If you spend as much time as I do around sales teams, you are familiar with the term “Happy Ears.”
Happy Ears is what a sales person has when he reports back nothing but sunshine and lollipops related to his calls, demos, conversion rates, or bookings, until the quarter is over and he did not meet his quota.
The best Chief Revenue Officers I have worked with manage Happy Ears within their teams.
Generally, sales reps take great pride in their work. They want to keep their job, and are usually competitive. A sales rep doesn’t like knowing that the guy in the next cube will kill the quarter when he is not.
He wants to kill it.
And as such, he may wait until the very last minute to admit to himself (and you) that he did not accomplish what he set out to.
A great Chief Revenue Officer will know this, and correct for it in his forecasts. An excellent Chief Revenue Officer will see Happy Ears as an undesirable trait in his team, one that needs to be trained out.
As an on-demand CFO, I work with companies in transition. What they all have in common is change, and all change is hard.

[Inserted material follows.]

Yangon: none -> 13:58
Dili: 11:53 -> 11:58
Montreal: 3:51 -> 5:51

There is no secret sauce to making really tough decisions easy.
However, facts pretty much always help to make difficult decisions easier.
If my favorite Chief Revenue Officer had Happy Ears, I would find out the true sales or bookings numbers only four times per year, at the end of every quarter. Every other day I would be fed a steady diet of information where optimism was a reasonable proxy for data.
As a CFO, Happy Ears is dangerous.
You do not want your CFO to have Happy Ears any more than you want your Chief Revenue Officer to be wrong with his forecast only four times per year.
It is very tempting for a CFO to be overly optimistic about the state of business. CFOs are just as competitive as sales reps. Browse through the LinkedIn profiles of your garden-variety software CFO and you will see, proudly displayed, the number of IPOS, number of exits, and capital raised.
Unfortunately, as an on-demand CFO, I can tell you that none of my clients are going IPO and no client of mine has ever gone IPO.
I know, they all must suck.
I could have pretended that things were always awesome. That we had enough cash for everything. That every hard-working employee could get a raise. That Marketing could buy all the widgets they want, Sales could hire all the people they want, Development could buy as many café tables they wanted, that I could staff my department with 10 Controllers and 10 Ninjas, and a person whose only job was to format my board slides.
I would be a total team player and would #bleedwhatevercoloryouwantedmeto.
But then I’d get fired when we – me, really – could not make payroll.
And we’d all loose.
As a consulting CFO, I don’t want your optimism, I want your facts.
It’s not our fault. Facts are not so popular among humans.
I can’t pay employees on optimism and I can’t borrow or raise capital on optimism. I don’t want to think we are killing it when we are not. I want to know we are killing it, and if we are not, I want to help define a path forward, wherever that leads the organization.
If you want to pay me to pimp your ride, share a few drinks, and cheer your team, I can do that, too. But, there will be a time where I have to get back to work and sort through the optimism to get to the facts. If anything, pimping your ride, sharing drinks, and cheering your team will build camaraderie for when the difficult conversations need to occur – which is necessary when building relationships based on trust, transparency, and shared vision.
However, much like optimism is not a proxy for facts, sharing a few drinks together is not enough to get to the bottom of a really thorny situation.
As stated before: Facts pretty much always help make difficult decisions easier.
If you prioritize optimism over facts, you should aim to build a company where you don’t have to.